Sie und ihre Kollegen profitierten von neuen harten Anti-Mafia-Gesetzen, die nach den Anschlägen verabschiedet wurden. Die Justiz nutzte neue Methoden wie das Anheuern von Informanten und das Anhäufen von Beweisen, was sogenannte Maxi-Prozesse gegen Hunderte Mafiosi ermöglichte. „Dank Falcone und Borsellino wurde die sizilianische Mafia eine offenkundige Tatsache, nicht etwas, dessen Existenz bei jedem Prozess bewiesen werden musste“, erinnert sich Sabella.
Richter Roberto Di Bella erinnert sich, dass die Anschläge „landesweite Proteste auslösten und einen entscheidenden Kulturwandel“. Di Bella hat den Großteil seiner Karriere darauf verwandt, Kinder davor zu bewahren, in die Ndrangheta hineingezogen zu werden, die kalabrische Mafia, die mittlerweile mächtiger ist als ihre sizilianische Rivalin. 2016 bekam Di Bella wegen Todesdrohungen
eine bewaffnete Eskorte. Der 58Jährige, der heute Richter im sizilianischen Catania ist, beschreibt diesen Einschnitt als „sehr schwierig, vor allem am Anfang“. „Es fing auf niedriger Stufe an, dann wurde es Stück für Stück mehr bis zu einem gepanzerten Wagen und jetzt begleitet mich die Polizei überall hin.“
Wie Di Bella bringen viele andere Juristen Opfer für den Kampf gegen die Mafia. Laut italienischem Innenministerium standen 2019 landesweit 274 Richter unter Polizeischutz. „Du hast kein Privatleben mehr und deine Freiheit ist dahin“, sagt Sabella. „Aber du gewöhnst dich dran und nach einer Weile wird die Eskorte Teil deiner Familie.“
Falcone wird heute als Nationalheld verehrt, zu Lebzeiten wurde ihm allerdings Geltungssucht vorgeworfen. Zahlreiche andere Richter und Politiker, die die Macht der Mafia unterschätzten, übten Kritik an dem Juristen. Falcone wurde sogar vorgeworfen, ein vereitelter Mordanschlag gegen ihn im Jahr 1989 sei nur inszeniert gewesen.

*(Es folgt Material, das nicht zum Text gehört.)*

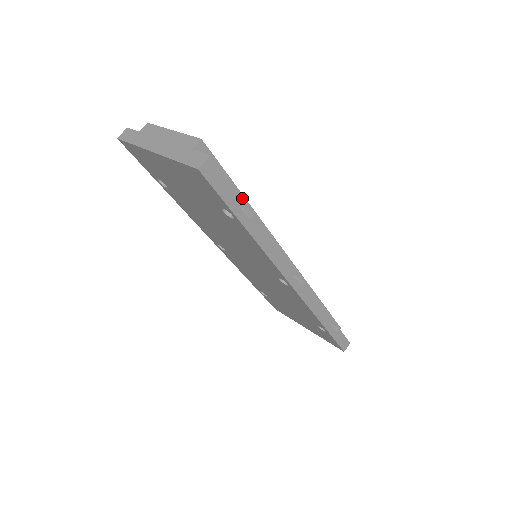
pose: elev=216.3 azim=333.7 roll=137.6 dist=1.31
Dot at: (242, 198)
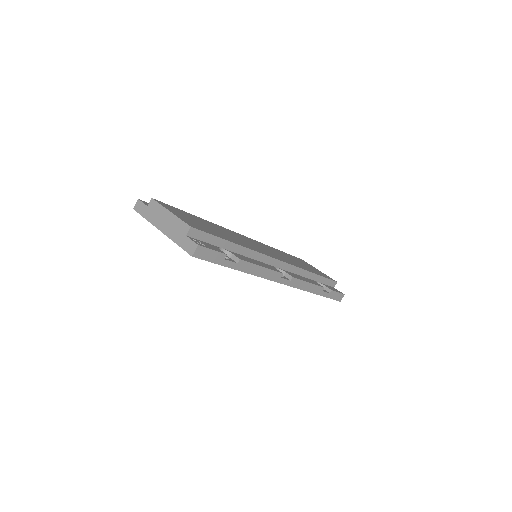
Dot at: (231, 244)
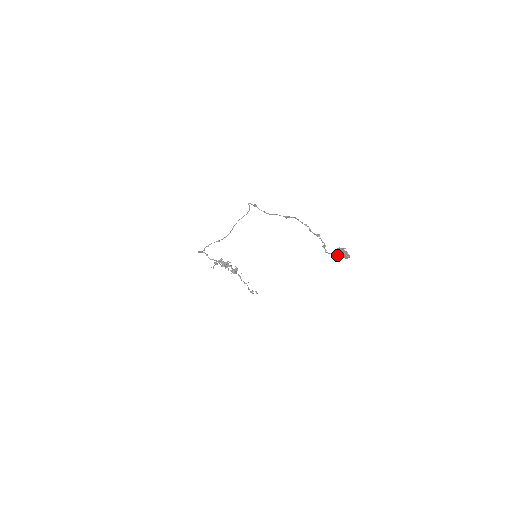
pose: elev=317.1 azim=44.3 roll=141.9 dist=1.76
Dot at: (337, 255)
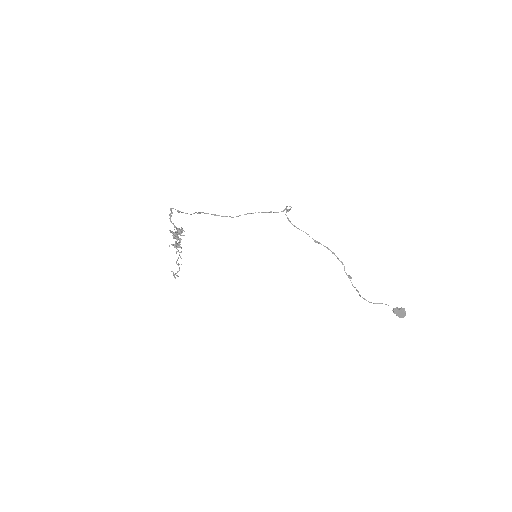
Dot at: (396, 312)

„Falcone wusste, dass er nicht verstanden wird“, sagt Sabella. 1988 wurde ihm der Posten als ChefStaatsanwalt
von Palermo verweigert. Und weil Falcone als isoliert gegolten habe, habe die Mafia sich ermutigt gefühlt, ihn zu ermorden, meint die Staatsanwältin.
Der Richter Nino Di Matteo warnte unlängst davor, dass sich die Geschichte bei Nicola Gratteri, dem bekanntesten Kämpfer gegen die 'Ndrangheta, wiederholen könnte. Dennoch wurde Gratteri diesen Monat der Posten als nationaler AntiMafia-Chefankläger verwehrt. Jüngste Polizeiermittlungen zeigen, dass es neue Mordpläne gegen Gratteri gibt, der bereits seit 30 Jahren unter Polizeischutz steht.

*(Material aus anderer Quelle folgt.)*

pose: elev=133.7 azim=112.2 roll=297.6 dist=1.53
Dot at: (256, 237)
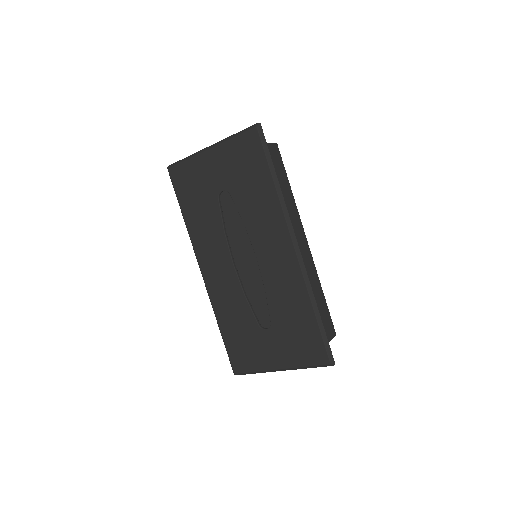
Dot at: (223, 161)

Nach dem Mord an Falcone und einer Reihe anderer Mafia-Anschläge hörte die Gewalt 1993 plötzlich auf. Seitdem wurde die Cosa Nostra durch mehrere Verhaftungswellen geschwächt. Besiegt sind sie und die anderen Mafia-Organisationen im Land allerdings nicht.
Sabella mahnt, der Staat müsse den Druck gegen die Mafia konsequent aufrechterhalten. „Wenn wir nachlassen, müssten wir nach nicht einmal einem Monat bei null anfangen – und die Leichen von den Straßen räumen.